Hacker News new | ask | show | jobs
by joelwilsson 3143 days ago
BigQuery uses a lot of tricks to get efficiency, but this post emphasizes Apache Arrow and open data formats like it as the way forward (in particular the last point, "Be open, or else…") which are not currently supported by BigQuery.

If Apache Arrow takes off I hope BigQuery will support it as a data interchange format in the future. Zero-copy is pretty awesome, as are open standards in general. This feature does not exist in BigQuery today (as far as I know - definitely not as discussed in the source).

1 comments

One thing people commonly miss about this is this is all meaningless if you don’t have the corresponding runtime integration, and these techniques very much imply co-design, and therefore tight coupling, between the format and the runtime. To give a concrete example, to make any of this efficient and fast you must have predicate pushdown directly into decoder such that filters could skip the data they don’t need to decode. Some aggregations could be handled the same way.

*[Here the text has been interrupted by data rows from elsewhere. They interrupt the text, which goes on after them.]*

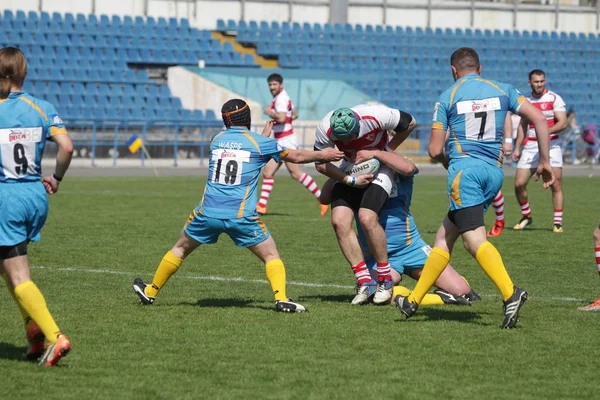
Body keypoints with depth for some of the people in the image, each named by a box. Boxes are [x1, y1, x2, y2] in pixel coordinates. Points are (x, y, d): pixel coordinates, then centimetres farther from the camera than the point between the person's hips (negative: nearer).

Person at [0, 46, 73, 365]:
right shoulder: (42, 109, 1)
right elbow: (66, 147, -8)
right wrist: (56, 179, 7)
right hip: (36, 195, 5)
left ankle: (54, 336, -19)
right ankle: (33, 325, 9)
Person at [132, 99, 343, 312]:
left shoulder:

So it’s a little incorrect to think of this as a “file format” in the first place. If you end up designing it like that, you’d not be able to have a lot of the gains that the Abadi paper (and others like it) alludes to. My suggestion would be to go whole hog and push down as much filtering and aggregation in there as is feasible, exposing a higher level interface with _at least_ filtering predicate support, and do it in C++.